Popular Chinese concept stocks collectively rose sharply. By the close, Century Internet surged nearly 15%, GDS Holdings gained nearly 15%, Zai Lab rose over 14%, Alibaba jumped nearly 8%, BeiGene, NIO, and Tuya Smart each gained over 6%, Kingsoft Cloud increased over 5%, Trip.com Group, JD.com, and Baidu each rose over 3%, while NetEase, Futu Holdings, XPeng Motors, and others gained over 2%.
Morgan Stanley stated in its latest report that U.S. investors' attention to the Chinese market has reached its highest level since 2021.

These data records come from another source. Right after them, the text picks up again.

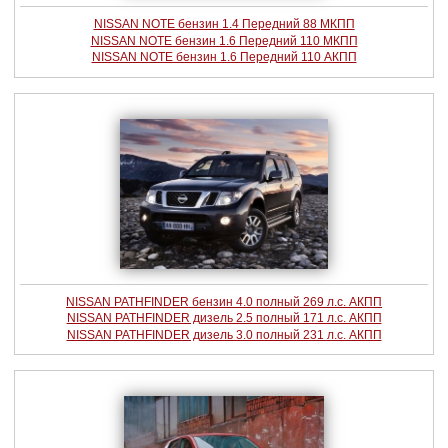
NISSAN NOTE бензин 1.4 Передний 88 МКПП
NISSAN NOTE бензин 1.6 Передний 110 МКПП
NISSAN NOTE бензин 1.6 Передний 110 АКПП
NISSAN PATHFINDER бензин 4.0 полный 269 л.с. АКПП
NISSAN PATHFINDER дизель 2.5 полный 171 л.с. АКПП
NISSAN PATHFINDER дизель 3.0 полный 231 л.с. АКПП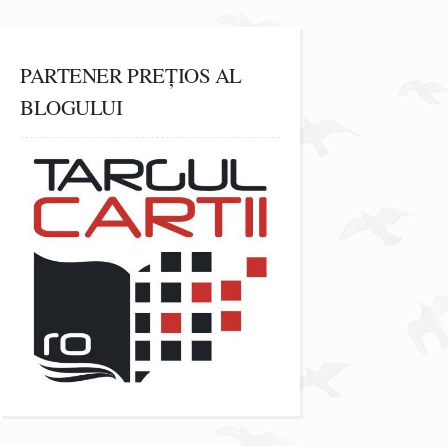
PARTENER PREȚIOS AL
BLOGULUI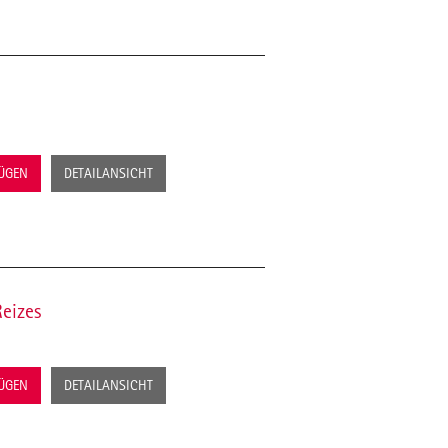
FÜGEN
DETAILANSICHT
Reizes
FÜGEN
DETAILANSICHT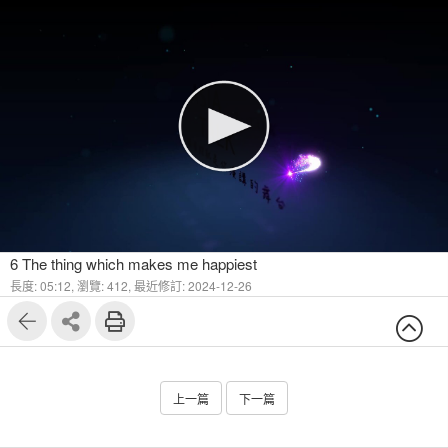
6 The thing which makes me happiest
長度: 05:12,
瀏覽: 412,
最近修訂: 2024-12-26
上一篇
下一篇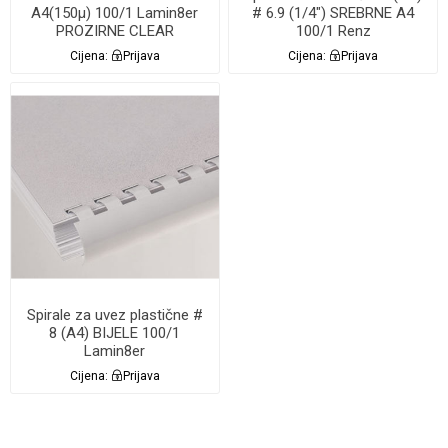
A4(150µ) 100/1 Lamin8er
# 6.9 (1/4") SREBRNE A4
PROZIRNE CLEAR
100/1 Renz
Cijena:
Prijava
Cijena:
Prijava
Spirale za uvez plastične #
8 (A4) BIJELE 100/1
Lamin8er
Cijena:
Prijava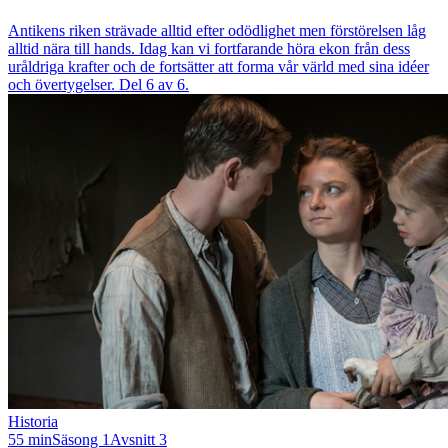
Antikens riken strävade alltid efter odödlighet men förstörelsen låg
alltid nära till hands. Idag kan vi fortfarande höra ekon från dess
uråldriga krafter och de fortsätter att forma vår värld med sina idéer
och övertygelser. Del 6 av 6.
Historia
55 min
Säsong 1
Avsnitt 3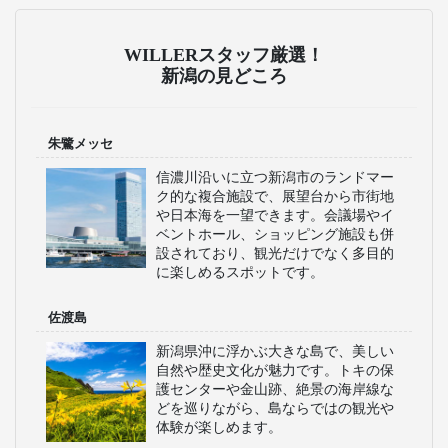
WILLERスタッフ厳選！
新潟の見どころ
朱鷺メッセ
信濃川沿いに立つ新潟市のランドマー
ク的な複合施設で、展望台から市街地
や日本海を一望できます。会議場やイ
ベントホール、ショッピング施設も併
設されており、観光だけでなく多目的
に楽しめるスポットです。
佐渡島
新潟県沖に浮かぶ大きな島で、美しい
自然や歴史文化が魅力です。トキの保
護センターや金山跡、絶景の海岸線な
どを巡りながら、島ならではの観光や
体験が楽しめます。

Professor Li Huihui of Management Practice at École de Management de Lyon recently analyzed in an interview with 21st Century Business Herald that this round of rebound in Chinese assets is driven by the mutual reinforcement of three pillars: external factors, internal factors, and micro factors.
First, the weakening U.S. dollar and the Federal Reserve's entry into the "eve" of interest rate cuts have simultaneously reduced the discount rates and risk premiums of non-U.S. assets, leading to capital flowing back into emerging markets, which benefits Chinese concept stocks primarily represented by ADRs.

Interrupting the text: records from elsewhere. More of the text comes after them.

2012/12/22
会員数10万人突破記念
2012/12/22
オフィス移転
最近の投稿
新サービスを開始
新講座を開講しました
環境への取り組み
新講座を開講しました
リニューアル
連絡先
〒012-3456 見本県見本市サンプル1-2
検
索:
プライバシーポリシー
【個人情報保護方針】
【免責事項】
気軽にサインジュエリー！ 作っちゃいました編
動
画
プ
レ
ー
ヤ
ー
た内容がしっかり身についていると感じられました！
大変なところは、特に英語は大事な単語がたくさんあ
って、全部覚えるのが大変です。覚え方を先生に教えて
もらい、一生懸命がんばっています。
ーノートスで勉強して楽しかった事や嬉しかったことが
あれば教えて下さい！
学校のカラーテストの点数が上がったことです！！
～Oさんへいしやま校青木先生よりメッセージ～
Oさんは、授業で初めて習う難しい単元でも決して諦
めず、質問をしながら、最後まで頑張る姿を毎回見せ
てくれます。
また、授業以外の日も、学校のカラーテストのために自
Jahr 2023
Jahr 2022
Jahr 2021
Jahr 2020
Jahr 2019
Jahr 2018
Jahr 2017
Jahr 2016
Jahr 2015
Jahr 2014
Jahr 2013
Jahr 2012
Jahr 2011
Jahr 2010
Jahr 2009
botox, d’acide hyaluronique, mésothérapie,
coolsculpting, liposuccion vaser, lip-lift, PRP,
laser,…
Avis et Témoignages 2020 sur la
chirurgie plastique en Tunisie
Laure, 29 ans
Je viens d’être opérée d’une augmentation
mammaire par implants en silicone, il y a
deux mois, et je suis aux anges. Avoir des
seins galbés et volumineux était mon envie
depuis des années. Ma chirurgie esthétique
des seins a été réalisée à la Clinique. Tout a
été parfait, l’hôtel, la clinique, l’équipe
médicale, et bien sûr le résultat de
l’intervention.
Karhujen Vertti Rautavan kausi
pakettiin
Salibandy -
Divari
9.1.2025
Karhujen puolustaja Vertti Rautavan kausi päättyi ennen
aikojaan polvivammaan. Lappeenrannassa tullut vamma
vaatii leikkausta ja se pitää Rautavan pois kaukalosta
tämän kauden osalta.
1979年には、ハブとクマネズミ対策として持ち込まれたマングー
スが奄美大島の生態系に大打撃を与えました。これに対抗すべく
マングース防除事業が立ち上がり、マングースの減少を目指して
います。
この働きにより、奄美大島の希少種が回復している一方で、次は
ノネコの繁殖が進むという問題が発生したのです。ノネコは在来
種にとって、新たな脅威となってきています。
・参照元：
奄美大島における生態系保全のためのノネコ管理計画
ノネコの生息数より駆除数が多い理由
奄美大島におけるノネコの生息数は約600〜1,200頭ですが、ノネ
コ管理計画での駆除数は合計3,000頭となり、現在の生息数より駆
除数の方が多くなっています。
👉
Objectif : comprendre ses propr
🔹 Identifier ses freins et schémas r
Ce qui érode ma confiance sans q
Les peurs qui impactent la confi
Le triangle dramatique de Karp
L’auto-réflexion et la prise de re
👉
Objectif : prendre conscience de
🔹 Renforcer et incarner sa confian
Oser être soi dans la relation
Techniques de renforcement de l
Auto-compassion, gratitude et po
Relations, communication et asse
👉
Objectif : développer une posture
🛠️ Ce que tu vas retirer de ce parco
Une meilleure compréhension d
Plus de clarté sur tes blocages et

Second, China's policy mix has shifted toward "stabilizing expectations, stabilizing cash flow, and stabilizing capital returns." Regulators are encouraging dividends and buybacks, with central state-owned enterprises and large platform companies increasing shareholder returns, thereby repairing the long-discounted corporate governance premium. The surge in buybacks by Chinese companies so far this year is evidence of this.
Third, the marginal improvement in the profitability of leading companies, especially the better-than-expected Q2 reports of some overseas-expanding and platform economy companies, has offset weak domestic demand, forming a fundamental foundation.
In the short term, Li Huihui predicts that the Nasdaq Golden Dragon China Index may enter a phase of "stepwise increase + high volatility." Against the backdrop of a weak U.S. dollar and the first interest rate cut, there is still a probability of the index reaching 8,500 to 9,000 points, but pullbacks will become more frequent due to options unwinding and event-driven disturbances. The key to whether the index can achieve a second phase of gains in the medium term does not lie in capital flows but in fundamental, macro, and micro aspects. In terms of interest rate differentials, focus on the pace of the Fed's rate cuts and the path of the U.S. dollar; in terms of gains, focus on the sustainability of profits from leading companies, including platforms, e-commerce expansion overseas, and AI application realization; in terms of institutional factors, focus on the "steady stream" of dividends, buybacks, and capital market reforms, rather than one-time impacts.
Wang Xinjie, Chief Investment Strategist of Standard Chartered China's Wealth Solutions Department, expects that more catalysts will further enhance the value of Chinese assets in the future. Currently, the proportion of overseas capital allocated to China remains low, and the trend of buying into China will continue. As the narrative of "American exceptionalism" continues to converge, global investors' consensus on allocating to Chinese assets increases; potential changes in excessive savings may also occur.